L’oggetto è di produzione Songye, gruppo che occupa un vasto territorio compreso tra i fiumi Sankuru, Lubilash e Lulaba nell’odierna Repubblica Democratica del Congo. La creazione di figure antropomorfe è estremamente diffusa nel contesto Songye ed è associata alla produzione più ampia di “minkisi” (singolare “nkisi”), oggetti creati da specialisti del sacro (nganga), con l’intento di racchiudere al loro interno forze provenienti dal mondo invisibile. Essi hanno forme e materiali eterogenei e sono impiegati in riti religiosi e pratiche di guarigione.

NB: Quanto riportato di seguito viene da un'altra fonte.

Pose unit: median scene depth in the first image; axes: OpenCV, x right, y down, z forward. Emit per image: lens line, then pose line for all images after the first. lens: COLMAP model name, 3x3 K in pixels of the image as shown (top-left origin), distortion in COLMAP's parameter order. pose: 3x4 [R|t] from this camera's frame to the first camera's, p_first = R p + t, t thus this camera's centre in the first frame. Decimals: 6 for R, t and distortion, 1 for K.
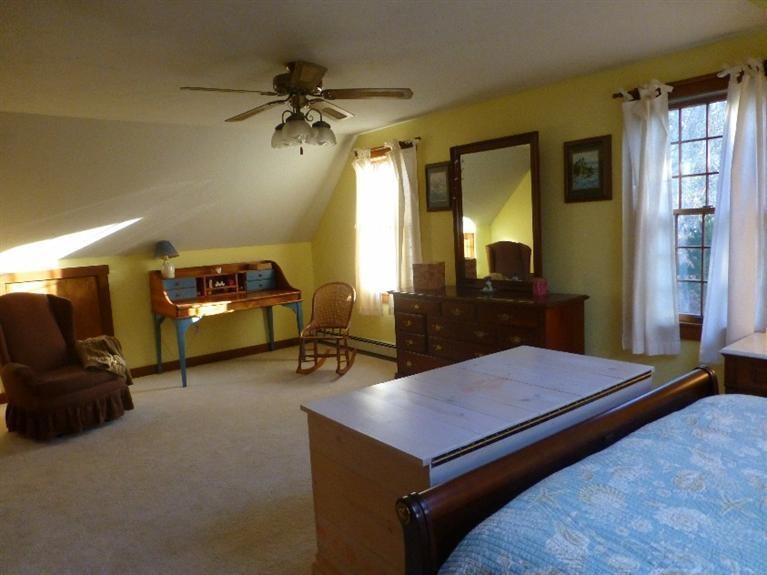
lens RADIAL K [[560.1, 0, 383.5], [0, 560.1, 287.5], [0, 0, 1]] dist [0.003864, 0.002970]
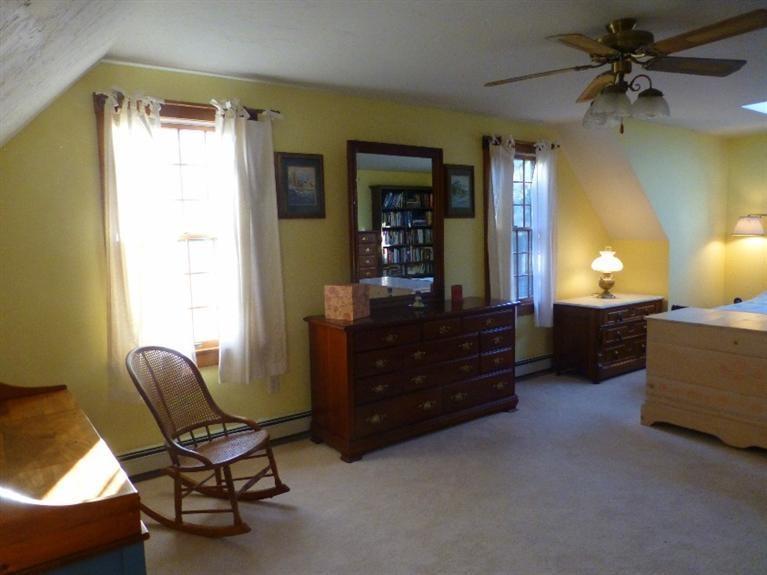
lens RADIAL K [[551.7, 0, 383.5], [0, 551.7, 287.5], [0, 0, 1]] dist [-0.032100, 0.007771]
pose [[0.058136, -0.052955, 0.996903, -0.822722], [0.132036, 0.990227, 0.044901, -0.084255], [-0.989539, 0.129017, 0.064560, 1.126990]]
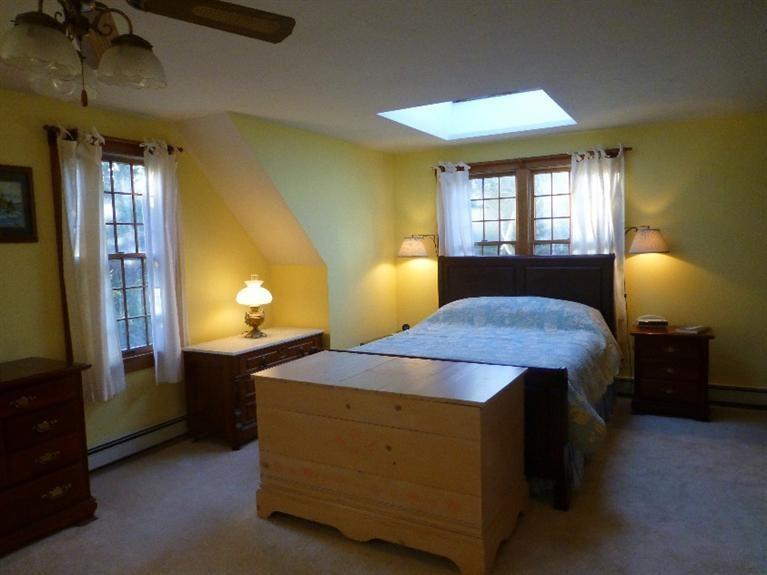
lens RADIAL K [[560.1, 0, 383.5], [0, 560.1, 287.5], [0, 0, 1]] dist [0.003864, 0.002970]
pose [[-0.369622, -0.008679, 0.929142, -0.590411], [0.157071, 0.984982, 0.071685, -0.065071], [-0.915810, 0.172438, -0.362707, 0.827803]]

Il bene in esame presenta analogie con i minkisi più diffusi (sembianze antropomorfe, molteplicità dei materiali costituenti), tuttavia, in assenza di ulteriori informazioni, la funzione magico-protettiva dell’oggetto è solamente presunta.



Il bene appartiene al corpus di 185 oggetti donati al Museo da Tiziano Veggia (1893-1957). Veggia lavorò come ingegnere nel Congo Belga per la Compagnie du Chemin de Fer Bas Congo-Katanga (1919-1936) e per l’Otraco (1936-1951), affiancando alla sua attività lavorativa la pratica del collezionismo. Nel maggio 1955 donò la sua collezione al Museo Civico di Torino.